Este lunes, 25 de noviembre, se conmemoró el Día Internacional de la Eliminación de la Violencia contra la Mujer. En este contexto, buscamos los protocolos que desde el consultorio médico deben seguirse en caso de atender a una víctima de violencia de género.

En el estado de Oaxaca, el Instituto Nacional de las Mujeres (INMUJERES) ha construido un documento en el cual se hace un análisis detallado desde el ámbito jurídico, psicológico y médico de las mujeres que sufren violencia y cómo se debe actuar. Este probablemente sea el único en México.

La minimización del dolor y las conductas violentas son un obstáculo para la denuncia directa de las mujeres contra sus agresores, estas habilidades de adaptación han sido ampliamente estudiadas y tienen como objetivo, justificar su realidad violenta por una considerable falta de autoestima.

Las víctimas de violencia suelen desarrollar trastorno de estrés postraumático, sentimientos depresivos y suelen somatizar a través de enfermedades, disfunciones sexuales, conductas adictivas y dificultades en sus relaciones personales.

La responsabilidad del médico:

      • Se le debe dar prioridad a los casos de violencia de género.
      • Se debe atender con calidez, confidencialidad y respeto a la dignidad de las personas.
      • La atención debe ser integral, es decir, se debe canalizar a otros servicios o instituciones que puedan ser resolutivos (psicológicos o legales).
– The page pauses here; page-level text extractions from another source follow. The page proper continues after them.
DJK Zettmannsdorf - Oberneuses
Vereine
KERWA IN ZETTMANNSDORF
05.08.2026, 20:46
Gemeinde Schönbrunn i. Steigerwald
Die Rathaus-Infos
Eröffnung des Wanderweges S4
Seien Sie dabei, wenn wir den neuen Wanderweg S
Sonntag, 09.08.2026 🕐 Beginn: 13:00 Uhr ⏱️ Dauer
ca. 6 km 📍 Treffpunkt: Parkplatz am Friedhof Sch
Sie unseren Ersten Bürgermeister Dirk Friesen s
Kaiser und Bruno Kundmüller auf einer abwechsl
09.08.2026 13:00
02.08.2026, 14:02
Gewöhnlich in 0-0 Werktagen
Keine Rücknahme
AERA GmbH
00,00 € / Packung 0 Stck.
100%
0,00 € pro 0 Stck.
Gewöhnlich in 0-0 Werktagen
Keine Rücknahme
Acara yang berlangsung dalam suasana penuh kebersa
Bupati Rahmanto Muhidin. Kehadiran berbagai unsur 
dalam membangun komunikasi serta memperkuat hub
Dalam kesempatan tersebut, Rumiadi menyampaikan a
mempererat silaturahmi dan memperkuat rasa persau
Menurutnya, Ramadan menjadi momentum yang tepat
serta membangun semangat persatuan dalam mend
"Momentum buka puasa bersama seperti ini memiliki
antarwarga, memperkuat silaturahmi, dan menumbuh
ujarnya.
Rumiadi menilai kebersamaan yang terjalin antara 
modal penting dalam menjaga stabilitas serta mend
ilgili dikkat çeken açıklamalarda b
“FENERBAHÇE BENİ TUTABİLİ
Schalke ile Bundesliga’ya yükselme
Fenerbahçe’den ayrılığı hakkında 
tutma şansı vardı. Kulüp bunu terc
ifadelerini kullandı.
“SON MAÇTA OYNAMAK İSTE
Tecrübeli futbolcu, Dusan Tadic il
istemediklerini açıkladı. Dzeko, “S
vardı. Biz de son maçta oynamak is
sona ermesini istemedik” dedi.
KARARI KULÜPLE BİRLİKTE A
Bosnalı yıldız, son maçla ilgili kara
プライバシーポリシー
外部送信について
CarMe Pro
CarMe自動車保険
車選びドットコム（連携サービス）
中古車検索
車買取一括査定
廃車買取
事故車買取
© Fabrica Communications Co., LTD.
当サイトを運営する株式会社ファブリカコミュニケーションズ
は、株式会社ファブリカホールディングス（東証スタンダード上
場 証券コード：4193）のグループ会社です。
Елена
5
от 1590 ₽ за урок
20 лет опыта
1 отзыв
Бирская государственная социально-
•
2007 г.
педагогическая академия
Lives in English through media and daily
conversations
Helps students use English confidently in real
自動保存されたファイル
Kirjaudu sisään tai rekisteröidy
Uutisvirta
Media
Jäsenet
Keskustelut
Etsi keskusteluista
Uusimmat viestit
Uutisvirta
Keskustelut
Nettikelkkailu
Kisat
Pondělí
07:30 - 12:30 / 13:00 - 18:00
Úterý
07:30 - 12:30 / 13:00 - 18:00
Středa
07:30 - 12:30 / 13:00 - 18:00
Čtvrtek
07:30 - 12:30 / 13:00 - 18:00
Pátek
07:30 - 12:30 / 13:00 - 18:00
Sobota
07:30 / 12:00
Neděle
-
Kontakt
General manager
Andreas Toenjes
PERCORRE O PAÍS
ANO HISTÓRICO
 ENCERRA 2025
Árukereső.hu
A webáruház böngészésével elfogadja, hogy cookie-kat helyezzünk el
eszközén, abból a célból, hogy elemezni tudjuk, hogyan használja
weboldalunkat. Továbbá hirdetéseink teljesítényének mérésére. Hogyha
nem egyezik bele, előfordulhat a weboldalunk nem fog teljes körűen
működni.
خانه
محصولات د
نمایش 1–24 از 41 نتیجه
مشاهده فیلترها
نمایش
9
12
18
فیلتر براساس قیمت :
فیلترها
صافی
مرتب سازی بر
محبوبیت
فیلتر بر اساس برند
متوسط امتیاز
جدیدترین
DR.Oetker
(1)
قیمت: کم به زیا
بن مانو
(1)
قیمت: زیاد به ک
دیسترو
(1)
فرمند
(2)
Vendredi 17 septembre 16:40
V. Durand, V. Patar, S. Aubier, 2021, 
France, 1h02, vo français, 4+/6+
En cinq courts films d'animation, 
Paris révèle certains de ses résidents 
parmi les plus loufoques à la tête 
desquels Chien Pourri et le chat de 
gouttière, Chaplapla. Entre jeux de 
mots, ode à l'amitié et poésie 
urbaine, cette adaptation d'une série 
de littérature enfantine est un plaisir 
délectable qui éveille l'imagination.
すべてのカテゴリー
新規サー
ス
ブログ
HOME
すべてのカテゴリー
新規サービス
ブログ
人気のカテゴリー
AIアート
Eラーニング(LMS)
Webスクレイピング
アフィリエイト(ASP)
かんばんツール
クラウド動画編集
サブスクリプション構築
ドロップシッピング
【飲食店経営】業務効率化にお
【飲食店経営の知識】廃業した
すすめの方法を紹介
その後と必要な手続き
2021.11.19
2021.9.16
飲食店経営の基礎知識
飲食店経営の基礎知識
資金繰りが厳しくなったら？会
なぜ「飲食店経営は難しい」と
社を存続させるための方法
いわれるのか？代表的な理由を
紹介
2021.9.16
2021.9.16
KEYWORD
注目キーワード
Sobre el comportamiento del personal:

      • Deben considerarse los diferentes tipos de violencia, no solo la evidencia física.
      • Evitar etiquetar a la paciente maltratada con otras patologías
      • Escuchar con atención y brindar seguridad y comodidad e informar que no es la única que lo sufre.
      • Explicar el tipo de ayuda médica que recibirá.
      • Comunicarse con mayor asertividad que la cotidiana y con lenguaje comprensible.
      • Mostrar empatía con la víctima.

Factores que ayudan a reconocer a una posible víctima:

        • Describe la lesión de manera vaga y suele acudir tiempo después del percance.
        • Tiene comportamientos nerviosos, ansiosos o a la defensiva.
        • Puede referir el mal carácter de su pareja y no tener control de su vida.
        • Historia clínica con tendencia a accidentes, uso frecuente de analgésicos o tranquilizantes.
        • En caso de embarazo tienen poco cuidado prenatal o tienen deseos de abortar.

Intervención:

      • Valoración.
      • Cuidado a lesiones físicas, evitar infecciones, evaluar afecciones a órganos.
      • Tratar enfermedades de transmisión sexual.
      • Aplicar medidas de contracepción, orientar en caso de embarazo o remitir en caso de mayor complejidad.

De acuerdo con diferentes testimonios de médicos, de todos los casos que se observan con señales de violencia, solo el 10% toma acciones legales en contra de su agresor, mientras las otras víctimas suelen volver.

Médicos refieren que es insuficiente la atención para este tipo de casos a nivel médico y legal, solo las asociaciones civiles generan protocolos, pero no hay protocolos de atención desde las instituciones médicas o gubernamentales y capacitación en este tema en la CDMX y mucho menos un acercamiento en el aula.